Tests can be run with the following command:
python ./tests/test_sortmerna.py
python ./tests/test_sortmerna_zlib.py
Make sure the data
folder is in the same directory as test_sortmerna.py
Users require scikit-bio 0.5.0 to run the tests.
Various features in SortMeRNA are dependent on third-party libraries, including:
- ALP: computes statistical parameters for Gumbel distribution (K and Lambda)
- CMPH: C Minimal Perfect Hashing Library
- Zlib: reading compressed Reads files
- RocksDB: storage for SortmeRNA alignment results
- RapidJson: serialization of Reads objects to store in RocksDB
- Concurrent Queue: Lockless buffer for Reads accessed from multiple processing threads
Thanks to Björn Grüning and Nicola Soranzo, an up-to-date Galaxy wrapper exists for SortMeRNA. Please visit Björn's github page for installation.
Thanks to the Debian Med team, SortMeRNA 2.0 is now a package in Debian. Thanks to Andreas Tille for the sortmerna and indexdb_rna man pages (version 2.0). These have been updated for 2.1 in the master repository.
Thanks to Ben Woodcroft for adding SortMeRNA 2.1 to GNU Guix, find the package here.
SortMeRNA 2.0 can be used in QIIME's pick_closed_reference_otus.py, pick_open_reference_otus.py and assign_taxonomy.py scripts.
Note: At the moment, only 2.0 is compatible with QIIME.
The folder rRNA_databases/silva_ids_acc_tax.tar.gz
contains SILVA taxonomy strings (extracted from XML file generated by ARB)
for each of the reference sequences in the representative databases.
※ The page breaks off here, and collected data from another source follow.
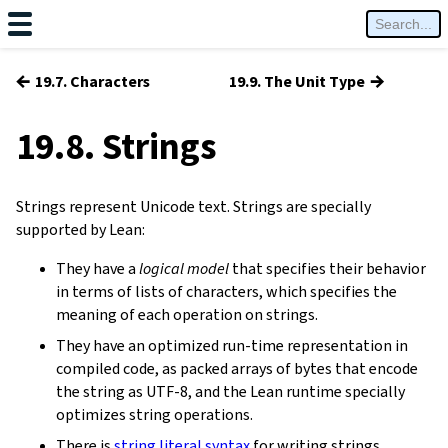
←
→
19.7. Characters
19.9. The Unit Type
19.8. Strings
Strings represent Unicode text. Strings are specially
supported by Lean:
They have a
logical model
that specifies their behavior
in terms of lists of characters, which specifies the
meaning of each operation on strings.
They have an optimized run-time representation in
compiled code, as packed arrays of bytes that encode
the string as UTF-8, and the Lean runtime specially
optimizes string operations.
There is
string literal syntax
for writing strings.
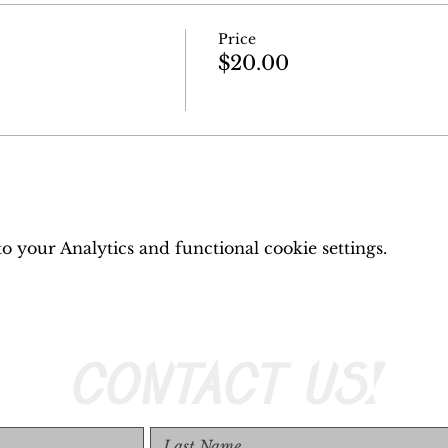
Price
$20.00
 your Analytics and functional cookie settings.
CONTACT US!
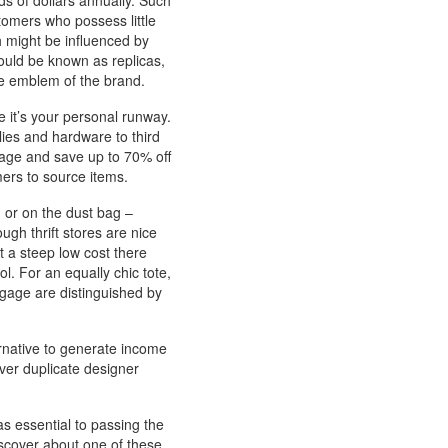
s of dollars annually. Such
omers who possess little
h might be influenced by
uld be known as replicas,
the emblem of the brand.
e it’s your personal runway.
lies and hardware to third
age and save up to 70% off
mers to source items.
r, or on the dust bag –
ough thrift stores are nice
at a steep low cost there
ol. For an equally chic tote,
gage are distinguished by
ernative to generate income
cover duplicate designer
 as essential to passing the
discover about one of these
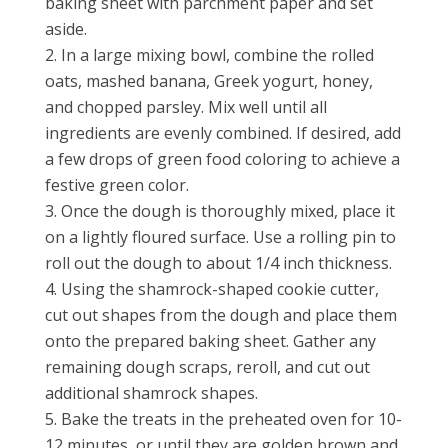
baking sheet with parchment paper and set
aside.
In a large mixing bowl, combine the rolled
oats, mashed banana, Greek yogurt, honey,
and chopped parsley. Mix well until all
ingredients are evenly combined. If desired, add
a few drops of green food coloring to achieve a
festive green color.
Once the dough is thoroughly mixed, place it
on a lightly floured surface. Use a rolling pin to
roll out the dough to about 1/4 inch thickness.
Using the shamrock-shaped cookie cutter,
cut out shapes from the dough and place them
onto the prepared baking sheet. Gather any
remaining dough scraps, reroll, and cut out
additional shamrock shapes.
Bake the treats in the preheated oven for 10-
12 minutes, or until they are golden brown and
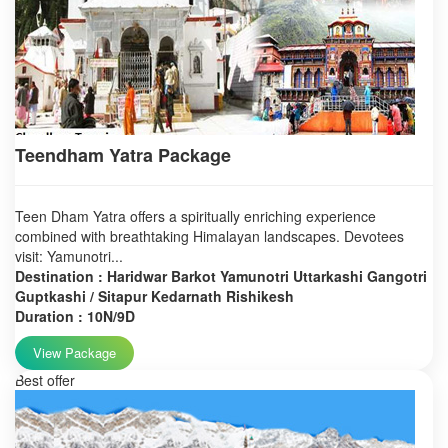
Teendham Yatra Package
Teen Dham Yatra offers a spiritually enriching experience
combined with breathtaking Himalayan landscapes. Devotees
visit: Yamunotri...
Destination : Haridwar Barkot Yamunotri Uttarkashi Gangotri
Guptkashi / Sitapur Kedarnath Rishikesh
Duration : 10N/9D
View Package
Best offer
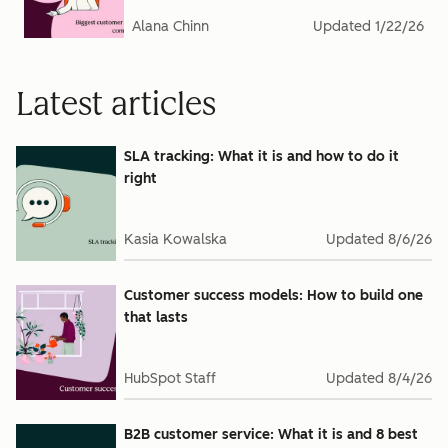
Alana Chinn
Updated
1/22/26
Latest articles
SLA tracking: What it is and how to do it
right
Kasia Kowalska
Updated
8/6/26
Customer success models: How to build one
that lasts
HubSpot Staff
Updated
8/4/26
B2B customer service: What it is and 8 best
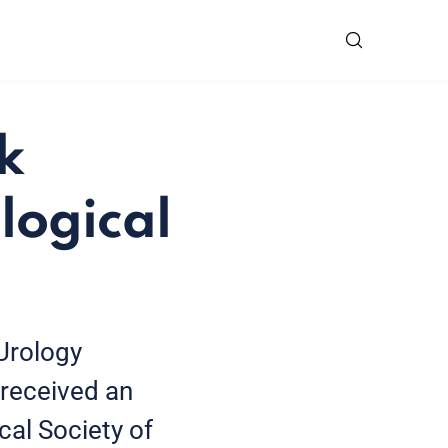
k
logical
Urology
received an
cal Society of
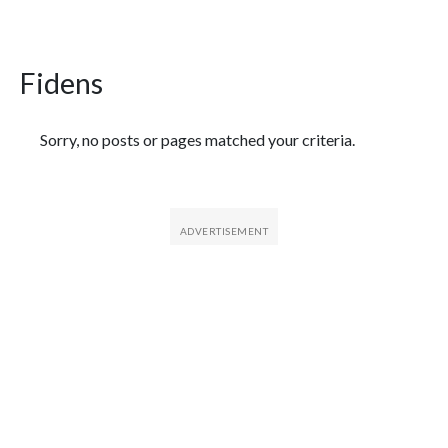
Fidens
Featured Articles
Sorry, no posts or pages matched your criteria.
The format of the files is three tab-separated columns,
the first being the reference sequence ID, the second being the accession number and the final column is the taxonomy.
If you use SortMeRNA, please cite: Kopylova E., Noé L. and Touzet H., "SortMeRNA: Fast and accurate filtering of ribosomal RNAs in metatranscriptomic data", Bioinformatics (2012), doi: 10.1093/bioinformatics/bts611.
See AUTHORS for a list of contributors to this project.